Problem also had on Lenovo IdeaPad Y510P with GT 750M. I have tried the available patches for 325.08, 319.32 and 319.17, and have also tried downgrading to 3.9.9-1 kernel, and each combination of those, with no success. The patches allowed the module to compile but startx fails to execute, with the PCI:1:0:0 output referenced elsewhere.

I have just invested HEAVILY in a full blown NVIDIA dual-card laptop JUST to avoid having video problems with Radeon, this is all much like the disappointment when I bought an Optimus/ION-containing laptop around 2010 and could never use Linux on it. Imagine buying a state of the art laptop, expecting it to run Linux games beautifully, and then not even being able to open X! Twice now, almost $2000 down the drain!

NVIDIA, please consider open sourcing your drivers - you are a hardware vendor, not a software vendor!

So does that mean we’re going to get a reply when it’s implemented, a status on it, or in some obscure update list?

I am still experiencing this issue with the new driver on my Asus G75VX.

This issue should not be difficult for nvidia to reproduce, every arch user with certain laptop models have this problem.

I also am still experiencing the same issues with the new (325.15) driver on my Lenovo IdeaPad Y500.

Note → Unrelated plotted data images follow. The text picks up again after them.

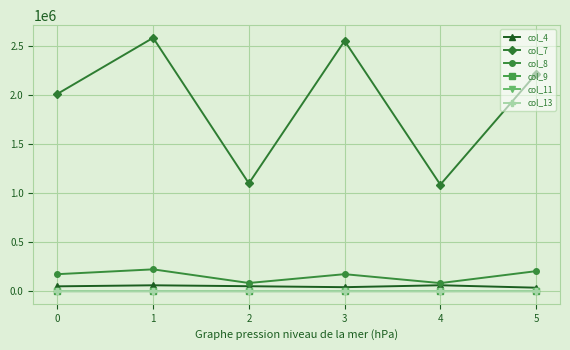

True or false: col_7 and col_9 intersect in this chart.

False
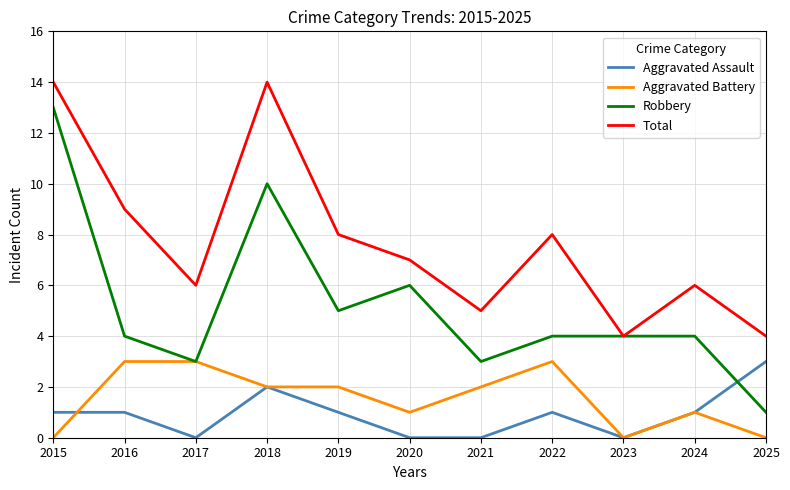

True or false: Aggravated Assault and Aggravated Battery cross at least once.

True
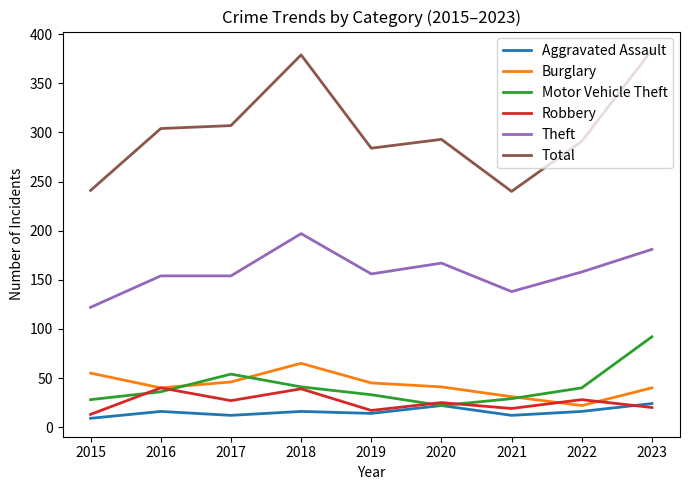

True or false: Aggravated Assault and Total cross at least once.

False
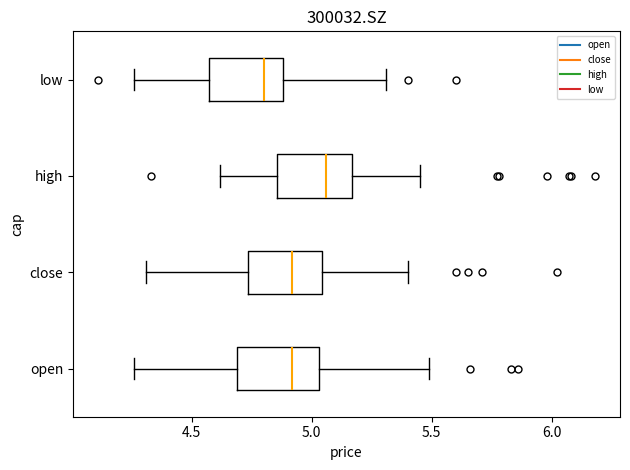

Reading bottom to top, read every box against the x-axis: the position of its median line, the range the box covers, and the ends of its whiskers. The values are not printed on the chart, so give them approximately, as read against the axis.

open: median 4.90, box 4.70 to 5.05, whiskers 4.25 to 5.50
close: median 4.90, box 4.75 to 5.05, whiskers 4.30 to 5.40
high: median 5.05, box 4.85 to 5.15, whiskers 4.60 to 5.45
low: median 4.80, box 4.55 to 4.90, whiskers 4.25 to 5.30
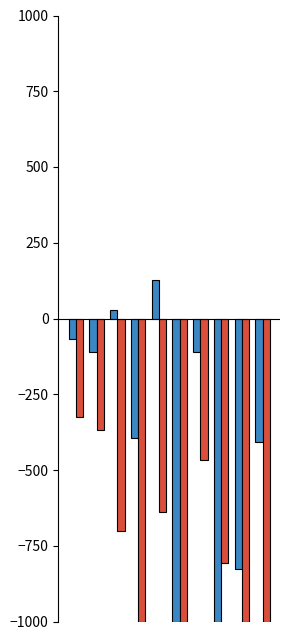

What is the smallest value displayed?

-1000.0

Pity, I was going to recommend a nvidia laptop to a friend of mine who is thinking of running Linux, but since recently nvidia appears to be incapable of making a driver that even works, and given the recent improvements to the radeon open-source driver, I think I’ll be reconsidering.

Samething here with 3.10 kernels on Fedora 19.

Same thing here on Arch Linux 3.10.5-1-ARCH, with nvidia 325.15-1. The computer is a Dell Inspiron Turbo 14R, Optimus setup with nvidia GeForce GT640M.

Aug 07 16:24:51 lightning sudo[3253]: hexchain : TTY=pts/3 ; PWD=/home/hexchain ; USER=root ; COMMAND=/usr/bin/modprobe nvidia
Aug 07 16:24:51 lightning sudo[3253]: pam_unix(sudo:session): session opened for user root by hexchain(uid=0)
Aug 07 16:24:51 lightning kernel: nvidia: module license 'NVIDIA' taints kernel.
Aug 07 16:24:51 lightning kernel: Disabling lock debugging due to kernel taint
Aug 07 16:24:51 lightning sudo[3253]: pam_unix(sudo:session): session closed for user root
Aug 07 16:24:51 lightning kernel: vgaarb: device changed decodes: PCI:0000:01:00.0,olddecodes=io+mem,decodes=none:owns=none
Aug 07 16:24:51 lightning kernel: [drm] Initialized nvidia-drm 0.0.0 20130102 for 0000:01:00.0 on minor 1
Aug 07 16:24:51 lightning kernel: NVRM: loading NVIDIA UNIX x86_64 Kernel Module  325.15  Wed Jul 31 18:50:56 PDT 2013
<Executed nvidia-smi in a different terminal>
Aug 07 16:24:53 lightning kernel: nvidia 0000:01:00.0: irq 48 for MSI/MSI-X
Aug 07 16:24:59 lightning kernel: NVRM: GPU at 0000:01:00.0 has fallen off the bus.
Aug 07 16:24:59 lightning kernel: NVRM: os_pci_init_handle: invalid context!
Aug 07 16:24:59 lightning kernel: NVRM: os_pci_init_handle: invalid context!
Aug 07 16:24:59 lightning kernel: NVRM: GPU at 0000:01:00.0 has fallen off the bus.
Aug 07 16:24:59 lightning kernel: NVRM: os_pci_init_handle: invalid context!
Aug 07 16:24:59 lightning kernel: NVRM: os_pci_init_handle: invalid context!
Aug 07 16:24:59 lightning kernel: NVRM: RmInitAdapter failed! (0x25:0x28:1157)
Aug 07 16:24:59 lightning kernel: NVRM: rm_init_adapter(0) failed
Aug 07 16:30:39 lightning kernel: NVRM: request_irq() failed (-22)
Aug 07 16:30:41 lightning kernel: NVRM: request_irq() failed (-22)

Tried disabling MSI using NVreg_EnableMSI=0, no luck.

Tried booting into multi-user.target (runlevel 3) and directly use the XRandR method described here Chapter 32. Offloading Graphics Display with RandR 1.4, same error.

I have the same problem with an Ideapad y510p (750m). 3.10 kernel + 325 nVidia drivers.